“Everyone’s childhood plays itself out. No wonder no one knows the other or can completely understand. By this I don’t know if I’m just giving up with this conclusion or resigning myself - or maybe for the first time connecting with reality.
How do we know the pain or another’s earlier years, let alone all that he drags with him since along the way at best a lot of leeway is needed for the other - yet how much is unhealthy for one to bear. I think to love bravely is the best and accept - as much as one can bear.”
-Marilyn Monroe, quoted in Fragments: Poems, Intimate Notes, Letters
“Years ago, when Cary Grant and Dyan Cannon were getting divorced, a perhaps apocryphal story appeared in the scandal sheets: As an example of Grant’s supposed irrationality, Cannon cited to the judge Cary’s yearly habit of sitting in front of his television [watching the Academy Awards] and sardonically abusing all the participants. This item, true or not, must have amused nearly everyone in Hollywood, since nearly everyone in Hollywood does pretty much the same thing.
The funny thing is that from all accounts, when the Academy Awards began in 1939, they were conducted in a similar spirit of irreverence, something that has practically disappeared from the event itself. “They used to have it down at the old Coconut Grove,” Jimmy Stewart told me in the late 70s. “You’d have dinner and alawta drinks - the whole thing was…it was just…it was a party. Nobody took it all that seriously. I mean, it was swell if ya won because your friends were givin’ it to you, but it didn’t mean anything at the bawx office or anything. It was just alawta friends gettin’ together and tellin’ some jokes and gettin’ loaded and givin’ out some little prizes. My gawsh, it was..there was no pressure or anything like that.”

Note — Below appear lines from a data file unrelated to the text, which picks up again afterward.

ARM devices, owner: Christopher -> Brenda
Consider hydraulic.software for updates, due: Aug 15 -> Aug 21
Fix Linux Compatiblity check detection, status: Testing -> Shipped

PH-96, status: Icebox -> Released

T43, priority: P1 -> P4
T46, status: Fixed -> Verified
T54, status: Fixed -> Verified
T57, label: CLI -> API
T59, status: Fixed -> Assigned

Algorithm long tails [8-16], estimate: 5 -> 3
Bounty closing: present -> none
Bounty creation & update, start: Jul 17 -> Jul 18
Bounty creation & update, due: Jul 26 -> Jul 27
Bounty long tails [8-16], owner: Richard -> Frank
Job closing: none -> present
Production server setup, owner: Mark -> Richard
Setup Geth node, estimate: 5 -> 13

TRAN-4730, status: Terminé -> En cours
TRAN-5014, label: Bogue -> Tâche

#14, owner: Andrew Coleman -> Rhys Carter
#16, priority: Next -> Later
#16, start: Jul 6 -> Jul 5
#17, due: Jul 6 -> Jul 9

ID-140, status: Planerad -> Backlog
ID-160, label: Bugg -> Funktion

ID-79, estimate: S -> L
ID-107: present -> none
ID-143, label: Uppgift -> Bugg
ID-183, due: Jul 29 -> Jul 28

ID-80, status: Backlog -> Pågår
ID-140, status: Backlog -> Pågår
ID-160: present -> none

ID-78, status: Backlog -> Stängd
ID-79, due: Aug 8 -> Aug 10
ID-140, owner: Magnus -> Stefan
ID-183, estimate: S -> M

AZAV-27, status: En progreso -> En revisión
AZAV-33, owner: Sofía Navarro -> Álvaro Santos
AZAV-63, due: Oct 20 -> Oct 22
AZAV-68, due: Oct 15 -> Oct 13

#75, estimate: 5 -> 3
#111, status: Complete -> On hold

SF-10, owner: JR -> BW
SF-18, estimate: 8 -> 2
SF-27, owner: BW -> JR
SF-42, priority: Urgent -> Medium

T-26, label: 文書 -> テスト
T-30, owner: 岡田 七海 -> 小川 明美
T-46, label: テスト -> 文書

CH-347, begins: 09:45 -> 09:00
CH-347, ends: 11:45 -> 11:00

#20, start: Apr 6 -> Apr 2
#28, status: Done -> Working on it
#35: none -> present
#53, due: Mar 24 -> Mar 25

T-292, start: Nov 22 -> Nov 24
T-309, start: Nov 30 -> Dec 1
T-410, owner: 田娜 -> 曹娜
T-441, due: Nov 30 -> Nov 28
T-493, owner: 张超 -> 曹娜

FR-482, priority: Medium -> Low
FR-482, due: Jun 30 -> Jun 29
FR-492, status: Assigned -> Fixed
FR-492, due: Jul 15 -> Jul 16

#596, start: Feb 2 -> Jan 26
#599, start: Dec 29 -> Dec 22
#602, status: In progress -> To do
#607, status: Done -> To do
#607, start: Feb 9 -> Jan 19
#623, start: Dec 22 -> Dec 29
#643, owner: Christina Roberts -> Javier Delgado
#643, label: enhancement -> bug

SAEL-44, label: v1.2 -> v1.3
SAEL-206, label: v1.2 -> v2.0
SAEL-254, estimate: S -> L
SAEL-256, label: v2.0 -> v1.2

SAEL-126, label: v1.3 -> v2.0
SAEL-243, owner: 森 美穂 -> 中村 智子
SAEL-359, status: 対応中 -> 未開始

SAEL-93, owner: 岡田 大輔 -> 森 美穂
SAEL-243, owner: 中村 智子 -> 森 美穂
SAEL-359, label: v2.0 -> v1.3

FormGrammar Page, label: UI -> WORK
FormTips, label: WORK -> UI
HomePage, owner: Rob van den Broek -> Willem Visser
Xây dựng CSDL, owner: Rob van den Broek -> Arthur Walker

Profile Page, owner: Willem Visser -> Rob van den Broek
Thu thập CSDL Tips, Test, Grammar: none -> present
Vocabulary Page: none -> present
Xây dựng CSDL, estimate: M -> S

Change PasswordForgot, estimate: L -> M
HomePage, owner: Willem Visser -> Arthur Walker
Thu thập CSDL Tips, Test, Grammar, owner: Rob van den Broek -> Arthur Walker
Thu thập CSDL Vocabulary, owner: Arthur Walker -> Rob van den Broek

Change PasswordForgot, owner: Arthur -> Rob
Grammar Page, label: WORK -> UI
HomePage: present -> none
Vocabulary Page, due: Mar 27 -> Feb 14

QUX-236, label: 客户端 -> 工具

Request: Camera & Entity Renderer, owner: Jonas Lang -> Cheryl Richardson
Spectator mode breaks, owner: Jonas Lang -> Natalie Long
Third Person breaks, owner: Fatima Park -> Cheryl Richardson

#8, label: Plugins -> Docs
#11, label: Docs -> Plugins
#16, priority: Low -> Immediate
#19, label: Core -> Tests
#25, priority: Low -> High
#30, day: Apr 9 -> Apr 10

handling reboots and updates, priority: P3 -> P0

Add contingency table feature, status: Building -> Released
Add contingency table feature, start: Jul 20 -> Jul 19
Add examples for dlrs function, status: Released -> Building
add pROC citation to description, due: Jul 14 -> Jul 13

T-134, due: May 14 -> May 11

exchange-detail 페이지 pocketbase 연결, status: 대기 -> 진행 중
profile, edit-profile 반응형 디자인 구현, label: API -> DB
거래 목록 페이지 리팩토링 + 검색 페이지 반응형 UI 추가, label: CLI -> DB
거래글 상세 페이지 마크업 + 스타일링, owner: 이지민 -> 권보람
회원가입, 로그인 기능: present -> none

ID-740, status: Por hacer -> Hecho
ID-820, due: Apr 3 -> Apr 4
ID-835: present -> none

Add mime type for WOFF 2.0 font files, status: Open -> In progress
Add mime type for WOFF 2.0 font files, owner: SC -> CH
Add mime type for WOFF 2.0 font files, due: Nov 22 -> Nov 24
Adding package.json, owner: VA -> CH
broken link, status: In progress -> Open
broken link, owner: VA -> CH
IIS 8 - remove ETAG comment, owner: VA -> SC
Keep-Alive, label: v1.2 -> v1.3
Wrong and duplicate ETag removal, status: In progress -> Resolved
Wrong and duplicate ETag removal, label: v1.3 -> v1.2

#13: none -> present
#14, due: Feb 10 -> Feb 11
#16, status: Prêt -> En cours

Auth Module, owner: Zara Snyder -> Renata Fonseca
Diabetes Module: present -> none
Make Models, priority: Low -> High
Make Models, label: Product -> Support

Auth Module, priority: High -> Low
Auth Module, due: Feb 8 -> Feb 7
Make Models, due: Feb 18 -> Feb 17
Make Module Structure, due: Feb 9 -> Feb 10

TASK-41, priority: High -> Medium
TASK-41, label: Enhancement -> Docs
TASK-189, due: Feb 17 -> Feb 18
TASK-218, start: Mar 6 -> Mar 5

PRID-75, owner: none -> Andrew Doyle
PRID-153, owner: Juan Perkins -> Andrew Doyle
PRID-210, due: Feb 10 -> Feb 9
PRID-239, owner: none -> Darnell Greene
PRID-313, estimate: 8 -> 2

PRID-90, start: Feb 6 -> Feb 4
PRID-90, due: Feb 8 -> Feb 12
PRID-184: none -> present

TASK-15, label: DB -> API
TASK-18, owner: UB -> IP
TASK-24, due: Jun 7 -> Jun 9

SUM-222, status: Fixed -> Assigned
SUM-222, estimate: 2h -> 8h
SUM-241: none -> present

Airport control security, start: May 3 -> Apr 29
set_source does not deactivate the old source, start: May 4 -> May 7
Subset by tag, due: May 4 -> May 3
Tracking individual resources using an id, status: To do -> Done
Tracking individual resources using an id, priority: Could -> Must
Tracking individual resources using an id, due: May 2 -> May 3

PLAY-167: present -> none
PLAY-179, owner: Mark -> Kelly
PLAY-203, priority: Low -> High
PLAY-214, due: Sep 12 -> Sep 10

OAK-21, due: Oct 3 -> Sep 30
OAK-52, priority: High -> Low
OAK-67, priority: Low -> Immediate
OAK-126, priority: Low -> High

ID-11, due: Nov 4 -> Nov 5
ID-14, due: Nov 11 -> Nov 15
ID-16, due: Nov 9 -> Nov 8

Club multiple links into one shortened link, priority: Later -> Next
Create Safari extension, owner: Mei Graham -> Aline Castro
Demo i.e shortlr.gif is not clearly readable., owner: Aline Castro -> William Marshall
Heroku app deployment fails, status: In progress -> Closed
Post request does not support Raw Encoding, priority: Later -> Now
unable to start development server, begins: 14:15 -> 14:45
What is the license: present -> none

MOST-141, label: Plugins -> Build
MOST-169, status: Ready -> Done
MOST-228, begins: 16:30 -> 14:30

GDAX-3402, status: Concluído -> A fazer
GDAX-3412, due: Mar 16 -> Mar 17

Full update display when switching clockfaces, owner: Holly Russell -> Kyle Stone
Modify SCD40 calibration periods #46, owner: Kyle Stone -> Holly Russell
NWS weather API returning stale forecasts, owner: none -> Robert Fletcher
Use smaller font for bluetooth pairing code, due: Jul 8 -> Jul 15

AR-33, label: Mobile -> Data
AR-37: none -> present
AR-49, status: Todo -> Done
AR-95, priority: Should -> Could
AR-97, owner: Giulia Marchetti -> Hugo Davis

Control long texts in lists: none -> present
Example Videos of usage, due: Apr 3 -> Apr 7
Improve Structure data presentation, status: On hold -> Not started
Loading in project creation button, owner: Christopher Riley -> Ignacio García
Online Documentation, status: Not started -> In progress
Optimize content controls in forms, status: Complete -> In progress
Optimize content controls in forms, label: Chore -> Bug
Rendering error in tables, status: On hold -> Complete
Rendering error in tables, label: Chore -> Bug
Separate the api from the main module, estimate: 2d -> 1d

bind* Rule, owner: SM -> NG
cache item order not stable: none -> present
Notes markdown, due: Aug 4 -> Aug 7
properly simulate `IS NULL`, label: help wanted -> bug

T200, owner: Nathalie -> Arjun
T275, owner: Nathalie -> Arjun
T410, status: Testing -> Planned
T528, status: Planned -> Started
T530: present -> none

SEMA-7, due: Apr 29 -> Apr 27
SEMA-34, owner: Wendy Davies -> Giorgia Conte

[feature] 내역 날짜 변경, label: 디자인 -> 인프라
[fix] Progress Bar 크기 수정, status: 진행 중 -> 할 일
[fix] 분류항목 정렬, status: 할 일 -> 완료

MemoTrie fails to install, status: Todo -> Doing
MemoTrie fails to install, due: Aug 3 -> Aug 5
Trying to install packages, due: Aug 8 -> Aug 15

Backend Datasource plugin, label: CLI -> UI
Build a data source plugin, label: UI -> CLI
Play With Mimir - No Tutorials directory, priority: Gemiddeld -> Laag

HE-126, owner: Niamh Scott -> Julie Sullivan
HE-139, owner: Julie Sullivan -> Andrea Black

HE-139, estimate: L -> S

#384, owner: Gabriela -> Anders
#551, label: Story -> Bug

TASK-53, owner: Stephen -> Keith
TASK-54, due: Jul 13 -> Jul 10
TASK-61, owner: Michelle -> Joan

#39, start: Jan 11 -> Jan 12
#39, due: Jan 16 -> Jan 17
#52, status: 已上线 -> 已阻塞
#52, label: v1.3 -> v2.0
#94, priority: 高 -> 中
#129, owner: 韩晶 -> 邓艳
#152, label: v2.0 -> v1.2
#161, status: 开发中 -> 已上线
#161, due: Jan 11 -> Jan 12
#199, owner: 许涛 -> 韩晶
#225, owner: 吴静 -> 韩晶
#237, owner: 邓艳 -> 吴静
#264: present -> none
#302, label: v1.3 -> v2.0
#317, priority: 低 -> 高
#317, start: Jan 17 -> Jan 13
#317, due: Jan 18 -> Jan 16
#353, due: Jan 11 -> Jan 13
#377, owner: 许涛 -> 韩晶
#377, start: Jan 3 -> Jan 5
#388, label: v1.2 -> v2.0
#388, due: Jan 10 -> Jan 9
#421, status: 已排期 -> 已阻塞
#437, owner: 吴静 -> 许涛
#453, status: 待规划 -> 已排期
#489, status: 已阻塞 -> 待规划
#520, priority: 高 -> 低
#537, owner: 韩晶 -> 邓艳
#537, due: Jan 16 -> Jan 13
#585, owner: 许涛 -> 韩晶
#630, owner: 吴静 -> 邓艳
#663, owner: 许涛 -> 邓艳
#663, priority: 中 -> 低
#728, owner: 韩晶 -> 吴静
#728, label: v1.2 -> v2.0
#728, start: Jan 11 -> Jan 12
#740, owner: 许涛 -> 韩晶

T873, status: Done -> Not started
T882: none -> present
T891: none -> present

Cary Grant corroborated this to me: ”It was a private affair, you see - no television, no radio, even - just a group of friends giving each other a party. Because, you know, there is something a little embarrassing about all these wealthy people publicly congratulating each other. When it began, we kidded ourselves: ‘All right, Freddie March,’ we’d say, ‘we know you’re making a million dollars - now come up and get your little medal for it!’”
-excerpted from Peter Bogdanovich’s Who the Hell’s In It
“Once after a dinner party, Gregory Peck and I drove Fred Astaire home. Fred lived in a colonial house that had a long porch with many pillars. When we dropped him off, he danced along the whole front porch, then opened the door, tipped his hat to us, and disappeared.
Wow! Greg and I couldn’t speak for a few minutes. It was a beautiful way to say thank you.”